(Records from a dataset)
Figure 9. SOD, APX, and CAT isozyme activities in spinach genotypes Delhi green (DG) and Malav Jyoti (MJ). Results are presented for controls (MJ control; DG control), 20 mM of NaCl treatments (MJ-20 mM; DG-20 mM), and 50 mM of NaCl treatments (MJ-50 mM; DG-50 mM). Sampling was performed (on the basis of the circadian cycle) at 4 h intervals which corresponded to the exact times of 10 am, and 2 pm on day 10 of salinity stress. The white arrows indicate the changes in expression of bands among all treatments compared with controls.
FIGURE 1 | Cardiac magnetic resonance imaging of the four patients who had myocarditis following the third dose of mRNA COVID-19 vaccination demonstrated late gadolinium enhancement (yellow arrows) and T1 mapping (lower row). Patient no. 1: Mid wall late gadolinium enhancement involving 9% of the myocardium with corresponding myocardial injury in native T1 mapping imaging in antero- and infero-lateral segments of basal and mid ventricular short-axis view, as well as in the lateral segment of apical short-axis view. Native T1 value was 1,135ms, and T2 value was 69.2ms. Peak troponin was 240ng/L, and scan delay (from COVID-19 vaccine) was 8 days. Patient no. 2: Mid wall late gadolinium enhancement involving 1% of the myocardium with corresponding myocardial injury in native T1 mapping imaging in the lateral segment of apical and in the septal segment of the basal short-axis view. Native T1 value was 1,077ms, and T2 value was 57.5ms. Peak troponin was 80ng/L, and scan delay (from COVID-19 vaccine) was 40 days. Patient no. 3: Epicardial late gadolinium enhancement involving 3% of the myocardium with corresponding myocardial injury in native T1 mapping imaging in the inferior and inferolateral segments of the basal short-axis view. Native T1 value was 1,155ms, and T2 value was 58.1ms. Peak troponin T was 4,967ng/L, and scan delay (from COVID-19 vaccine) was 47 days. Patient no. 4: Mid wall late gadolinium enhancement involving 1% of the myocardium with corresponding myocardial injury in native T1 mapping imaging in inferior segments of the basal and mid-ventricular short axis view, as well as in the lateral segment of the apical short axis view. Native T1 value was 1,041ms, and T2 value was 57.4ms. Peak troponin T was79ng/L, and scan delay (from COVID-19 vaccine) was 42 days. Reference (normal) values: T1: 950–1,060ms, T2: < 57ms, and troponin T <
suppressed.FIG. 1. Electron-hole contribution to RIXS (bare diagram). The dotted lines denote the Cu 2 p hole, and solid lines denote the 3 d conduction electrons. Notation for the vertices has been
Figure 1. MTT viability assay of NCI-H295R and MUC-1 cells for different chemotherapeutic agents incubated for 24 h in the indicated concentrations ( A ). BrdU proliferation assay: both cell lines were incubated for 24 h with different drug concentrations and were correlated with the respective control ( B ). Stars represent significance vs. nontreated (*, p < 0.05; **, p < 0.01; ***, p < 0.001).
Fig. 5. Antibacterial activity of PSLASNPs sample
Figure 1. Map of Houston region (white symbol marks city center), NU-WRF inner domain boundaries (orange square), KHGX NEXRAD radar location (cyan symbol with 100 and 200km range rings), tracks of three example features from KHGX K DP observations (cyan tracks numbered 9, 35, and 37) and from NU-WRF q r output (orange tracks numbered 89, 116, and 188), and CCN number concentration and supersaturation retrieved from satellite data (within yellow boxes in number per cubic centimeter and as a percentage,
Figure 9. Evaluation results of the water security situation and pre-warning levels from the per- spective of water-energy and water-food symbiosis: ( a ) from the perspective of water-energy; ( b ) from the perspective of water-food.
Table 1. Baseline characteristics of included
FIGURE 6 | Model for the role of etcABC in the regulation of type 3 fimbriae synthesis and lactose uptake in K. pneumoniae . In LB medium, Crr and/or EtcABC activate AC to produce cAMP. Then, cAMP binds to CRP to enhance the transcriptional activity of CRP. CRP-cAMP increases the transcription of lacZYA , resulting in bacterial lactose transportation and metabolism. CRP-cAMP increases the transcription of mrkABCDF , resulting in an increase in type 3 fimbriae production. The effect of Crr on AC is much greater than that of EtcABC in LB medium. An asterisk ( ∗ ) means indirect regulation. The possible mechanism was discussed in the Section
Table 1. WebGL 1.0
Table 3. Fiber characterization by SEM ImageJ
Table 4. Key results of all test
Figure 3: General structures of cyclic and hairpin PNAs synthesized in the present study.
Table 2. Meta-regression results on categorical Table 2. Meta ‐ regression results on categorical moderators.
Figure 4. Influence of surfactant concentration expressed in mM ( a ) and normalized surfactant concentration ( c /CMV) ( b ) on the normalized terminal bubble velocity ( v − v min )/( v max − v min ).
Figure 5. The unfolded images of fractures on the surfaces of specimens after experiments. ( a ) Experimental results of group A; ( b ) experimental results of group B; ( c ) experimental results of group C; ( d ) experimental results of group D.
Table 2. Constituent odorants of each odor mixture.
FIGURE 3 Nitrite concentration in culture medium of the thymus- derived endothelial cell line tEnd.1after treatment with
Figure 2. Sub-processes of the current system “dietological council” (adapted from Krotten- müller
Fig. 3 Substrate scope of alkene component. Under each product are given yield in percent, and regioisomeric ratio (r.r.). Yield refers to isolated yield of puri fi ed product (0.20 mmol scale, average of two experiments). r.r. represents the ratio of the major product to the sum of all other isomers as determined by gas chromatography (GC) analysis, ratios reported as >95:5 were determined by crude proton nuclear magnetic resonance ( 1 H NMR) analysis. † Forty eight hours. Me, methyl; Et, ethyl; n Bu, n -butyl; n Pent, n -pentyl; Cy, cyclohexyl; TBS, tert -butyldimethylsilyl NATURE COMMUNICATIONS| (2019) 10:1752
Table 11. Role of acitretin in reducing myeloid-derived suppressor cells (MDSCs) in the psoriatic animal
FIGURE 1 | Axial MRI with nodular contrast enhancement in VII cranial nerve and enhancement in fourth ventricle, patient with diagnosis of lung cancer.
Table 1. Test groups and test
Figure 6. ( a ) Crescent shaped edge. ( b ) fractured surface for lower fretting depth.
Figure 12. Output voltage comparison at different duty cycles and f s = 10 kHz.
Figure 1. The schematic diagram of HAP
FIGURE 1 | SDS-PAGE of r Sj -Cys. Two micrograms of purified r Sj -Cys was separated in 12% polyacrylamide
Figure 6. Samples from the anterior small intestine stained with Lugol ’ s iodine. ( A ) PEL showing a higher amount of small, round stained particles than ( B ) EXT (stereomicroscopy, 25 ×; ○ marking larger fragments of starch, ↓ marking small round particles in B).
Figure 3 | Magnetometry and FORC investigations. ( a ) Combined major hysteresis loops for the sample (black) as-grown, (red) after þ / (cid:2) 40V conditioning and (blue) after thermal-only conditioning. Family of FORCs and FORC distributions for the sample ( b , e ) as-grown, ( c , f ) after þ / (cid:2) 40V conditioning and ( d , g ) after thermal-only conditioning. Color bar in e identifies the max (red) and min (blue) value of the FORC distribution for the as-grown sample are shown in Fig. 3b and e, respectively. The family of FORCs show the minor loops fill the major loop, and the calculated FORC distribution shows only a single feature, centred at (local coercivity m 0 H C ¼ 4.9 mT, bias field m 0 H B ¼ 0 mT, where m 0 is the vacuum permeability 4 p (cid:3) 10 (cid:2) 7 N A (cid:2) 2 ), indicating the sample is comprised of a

→ **WHAT TO PRODUCE**
Go over the records above and tally each line that includes "cells". Give the total by itself.

→ **ANSWER**
2